The Easiest Triangle Choke Followup
One of my newsletter readers recently had an interesting question for me:
Q: “Hi Stephan, I have this training partner with a huge neck who is incredibly resistant to chokes. Everybody in class has problems choking him. The problem is that my favorite submission is the triangle choke – what’s a simple way to finish the choke on someone like that? Thanks – Dave from England.”
A: There’s a reason that the triangle choke is one of the signature moves of Brazilian Jiu-Jitsu. It is one of the most powerful submissions you can apply and it has finished a ton of matches in BJJ, submission grappling and MMA competition.
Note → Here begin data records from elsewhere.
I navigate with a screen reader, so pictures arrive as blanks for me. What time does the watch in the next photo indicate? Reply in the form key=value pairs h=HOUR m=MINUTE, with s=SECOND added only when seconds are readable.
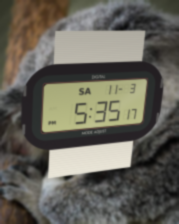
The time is h=5 m=35 s=17
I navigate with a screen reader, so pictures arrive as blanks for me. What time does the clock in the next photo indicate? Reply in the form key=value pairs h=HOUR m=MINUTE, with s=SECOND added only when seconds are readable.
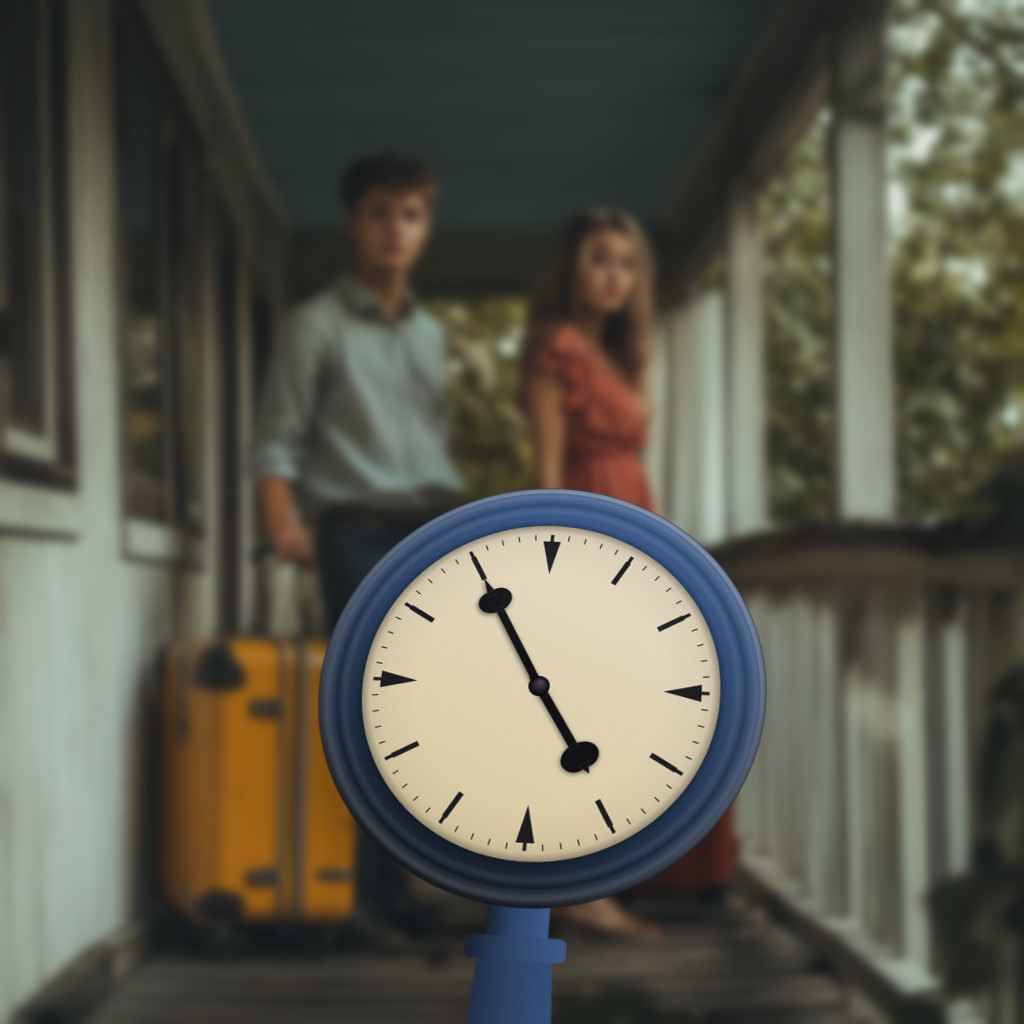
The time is h=4 m=55
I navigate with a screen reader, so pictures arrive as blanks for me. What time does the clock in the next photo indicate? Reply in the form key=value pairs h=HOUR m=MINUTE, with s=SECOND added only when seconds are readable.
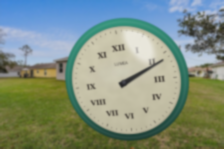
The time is h=2 m=11
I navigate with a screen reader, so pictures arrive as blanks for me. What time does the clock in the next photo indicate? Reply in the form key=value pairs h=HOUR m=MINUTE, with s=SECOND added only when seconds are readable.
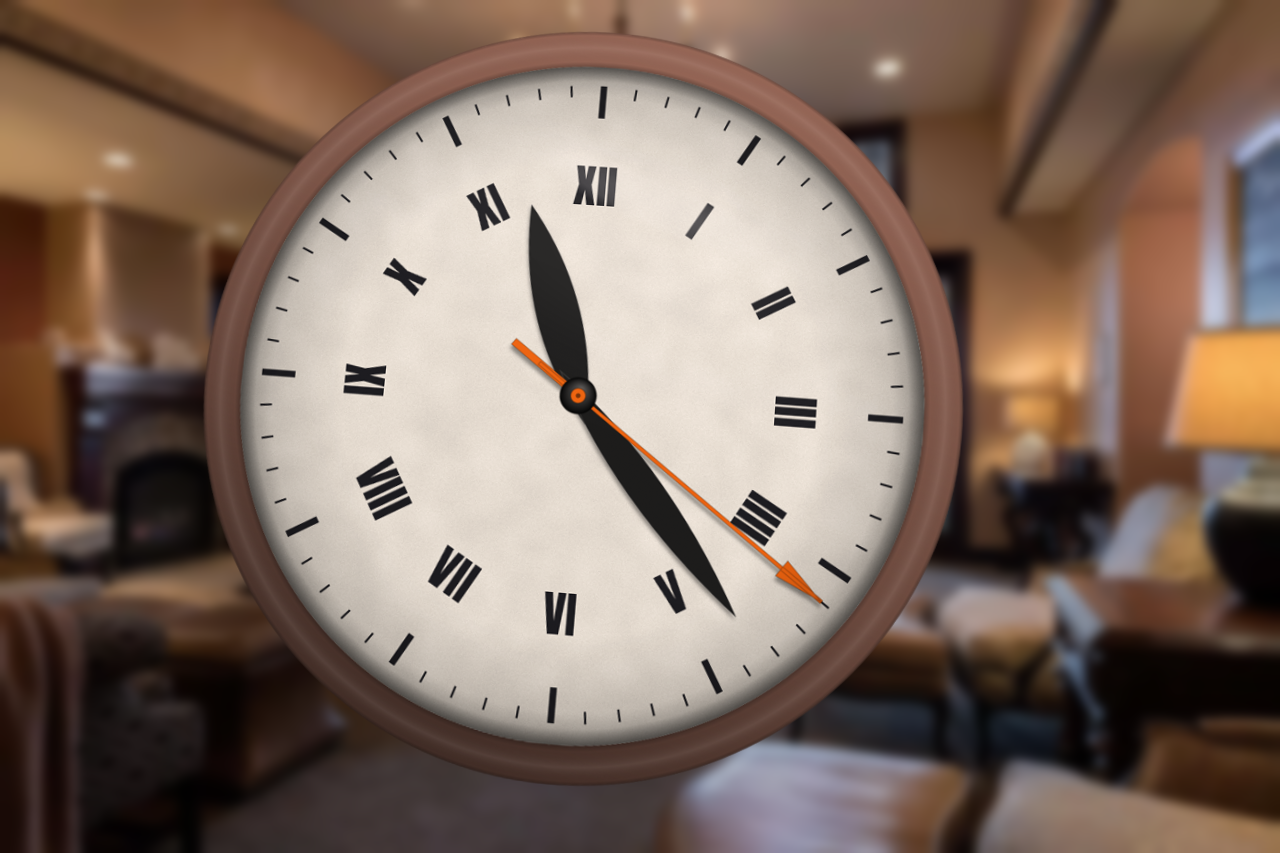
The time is h=11 m=23 s=21
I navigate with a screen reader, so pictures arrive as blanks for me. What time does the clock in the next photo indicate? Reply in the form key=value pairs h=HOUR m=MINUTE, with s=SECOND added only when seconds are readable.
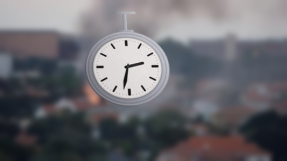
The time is h=2 m=32
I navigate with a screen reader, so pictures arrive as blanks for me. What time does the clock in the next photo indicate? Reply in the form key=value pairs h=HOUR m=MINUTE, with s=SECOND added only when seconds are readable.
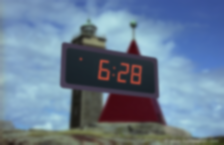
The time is h=6 m=28
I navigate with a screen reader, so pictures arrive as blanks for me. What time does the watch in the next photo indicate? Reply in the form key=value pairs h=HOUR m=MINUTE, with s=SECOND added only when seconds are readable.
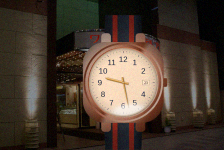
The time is h=9 m=28
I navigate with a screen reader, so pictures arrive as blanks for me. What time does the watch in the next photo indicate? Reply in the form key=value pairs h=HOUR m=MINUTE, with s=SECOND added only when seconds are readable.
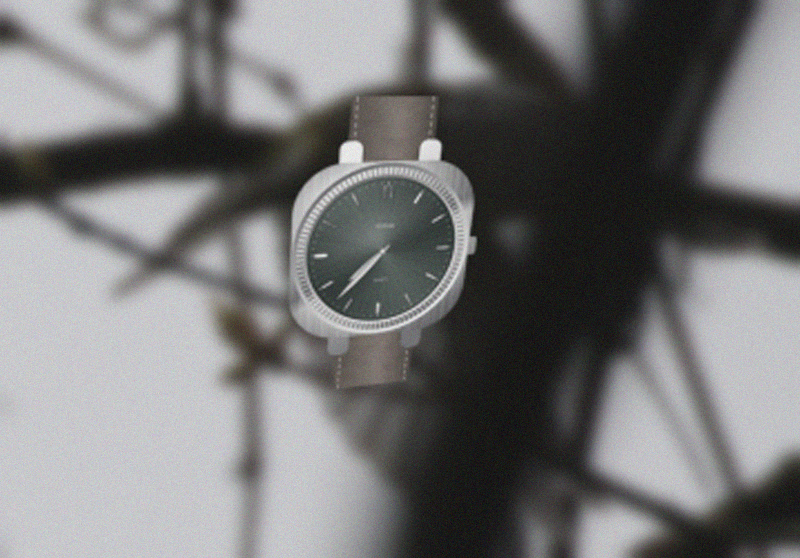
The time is h=7 m=37
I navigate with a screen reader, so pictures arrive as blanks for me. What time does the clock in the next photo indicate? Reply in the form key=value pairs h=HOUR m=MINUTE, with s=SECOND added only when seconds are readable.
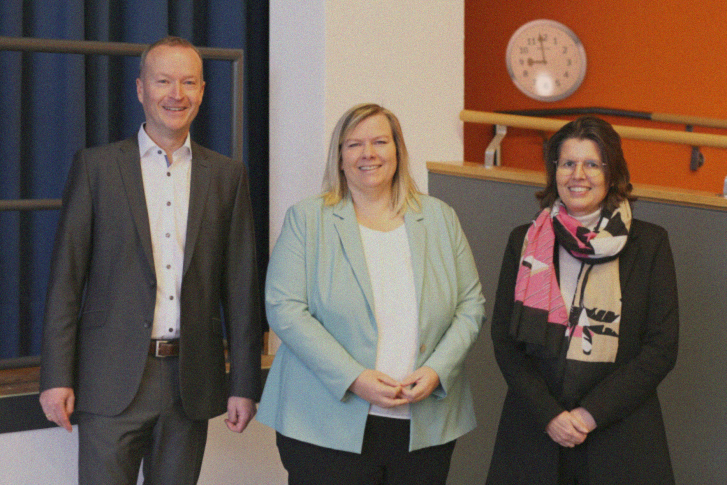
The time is h=8 m=59
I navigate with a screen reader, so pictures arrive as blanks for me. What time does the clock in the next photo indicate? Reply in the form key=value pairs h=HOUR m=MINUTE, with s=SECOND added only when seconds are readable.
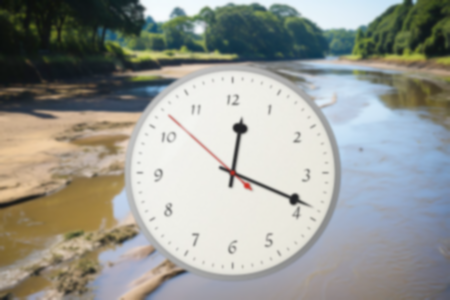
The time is h=12 m=18 s=52
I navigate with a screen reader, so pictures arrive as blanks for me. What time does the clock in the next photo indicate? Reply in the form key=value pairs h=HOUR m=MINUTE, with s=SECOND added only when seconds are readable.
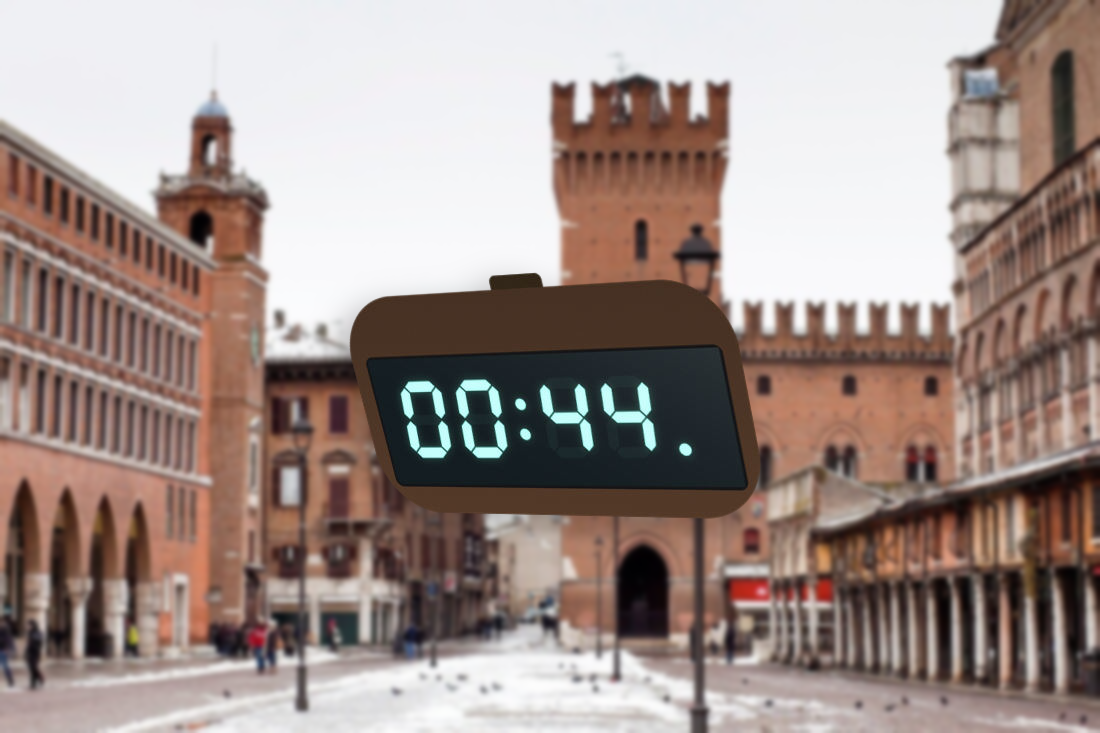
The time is h=0 m=44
But when you have it fully locked on and you’re squeezing, squeezing, squeezing but your opponent just won’t tap, then you seriously start thinking about giving your belt back and burning your gi…
Of course it’s possible that you’re doing something wrong. It’s a bit hard for me to figure that out remotely since I can’t see you do the triangle choke on someone and/or feel you doing it on me.
But I do have a few suggestions…
First of all, take heart and don’t be too hard on yourself. Some people are just mutants, and it sounds like you may be dealing with one of them in your club.
I don’t know exactly what it is – maybe some people’s arteries and veins are just a lot more deeply buried in their neck – but I have heard of this before. My main BJJ coach, Marcus Soares, once told me a story of a guy back at the Carlson Gracie Academy in Rio who was impossible to choke. Marcus (who is a choke genius) couldn’t choke him. And Carlson (who was a BJJ legend) couldn’t choke him either.
So, just like hyperflexible people who are really difficult to armlock, choke-resistant people do exist. Just accept that and move onto the next technique.
Most importantly, DON’T lose faith in the technique just because it ‘only’ works on 99% of the population. This is a martial art, not a martial science. And something in the arts that works 99% of time is pretty darn good…
Secondly have a quick browse through these triangle-choke related posts on Grapplearts.com. Maybe you’re just doing one little thing wrong and one of these articles will help you fix that mistake and maybe – badda bing, badda boom – you’ll be able to choke out Mr. Monster Neck with your best move.
Pay particular attention to the Advanced Triangle Chokes Details article because there’s a lot of good stuff in there..
Thirdly, keep on working to slap the triangle choke onto this unchokeable monster. As I’ve said before, every triangle choke entry is also an omoplata entry. Once you get the triangle choke don’t exhaust your legs trying to finish it; just move on and convert it to the omoplata and either armlock him or use it as a sweep to get to the top position.
Finally, you asked for a simple way to finish the triangle choke on someone with a huge neck. Here’s one of the simplest ways to stay in the same position and still get the tap out from your opponent.
One caveat though. Maybe it’s because the guy on the bottom doesn’t really believe it works and slams it on too hard, or maybe it’s because the guy caught in the submission doesn’t realize he’s in a submission and waits too long to tap, but in any case there’s something about this technique that can lead to injuries.
Like all submissions, apply this one slowly and with control – your training partner’s health is MUCH more important than you getting the tap.
That being said, this is a totally valid finish to the triangle choke. Try it for yourself and see if you get some success from it:
1, My opponent (in black) holds me in the closed guard.
I tempt fate by trying to insert my left hand under his leg
to open his guard without first establishing proper posture.
2, He opens his legs and starts swinging
them into position for the triangle choke.
3, He applies the triangle choke but no matter how much
he squeezes, how much he pulls my head down, etc.
he just can’t finish the choke. But he notices that my
right arm (the arm that’s trapped between his legs) is free…
4, He secures my right wrist with both hands and lifts his hips
to apply the triangle armbar. Note that in this variation he
keeps his legs in the triangle choke position. Simply lifting
the hips applies the armbar.
5, Another option for my opponent is to unlock the triangle
choke position, bring his left leg across my face and
apply a slightly more ‘traditional’ form of armbar.